The results of this dissertation indicate that the active management of shareholder relationships can affect the level of goal alignment and conflict within family firms and thereby provides important insights for the strategic management of family firms. Furthermore, the results indicate that the configuration of the corporate governance structure can be used as a tool to actively influence the role selection and role stability of NAS, which in turn leads to goal alignment or misalignment and lesser or greater propensity for conflict. The study thus contributes another piece of theory-directed research of the family firm. Moreover, active managers should also take the proposed coherences between corporate governance and shareholder relationships into account when

reviewing, adjusting or designing the governance structure of their firms. Therefore, the results are of equal interest, I believe, to both researchers and practitioners.

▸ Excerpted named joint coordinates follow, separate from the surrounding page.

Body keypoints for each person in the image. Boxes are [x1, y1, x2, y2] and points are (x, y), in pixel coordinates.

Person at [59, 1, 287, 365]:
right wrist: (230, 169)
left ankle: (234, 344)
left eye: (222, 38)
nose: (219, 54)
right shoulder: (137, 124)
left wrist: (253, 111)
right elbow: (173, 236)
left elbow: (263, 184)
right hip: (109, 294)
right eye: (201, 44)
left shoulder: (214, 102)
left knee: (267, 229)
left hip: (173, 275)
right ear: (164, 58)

Looking forward, a deeper understanding about the performance implications of the proposed model and the large-scale empirical validation of the construct presented here, offer promising avenues for future research. Also replication studies might help to sharpen and refine propositions and conclusions. Nevertheless, the theoretical construct and empirical evidence presented in this dissertation may serve as points of orientation for future research in the field. As the ultimate goal of developing a comprehensive theory of the family firm has not yet been achieved, the field of family business research will remain an interesting and exciting area of research.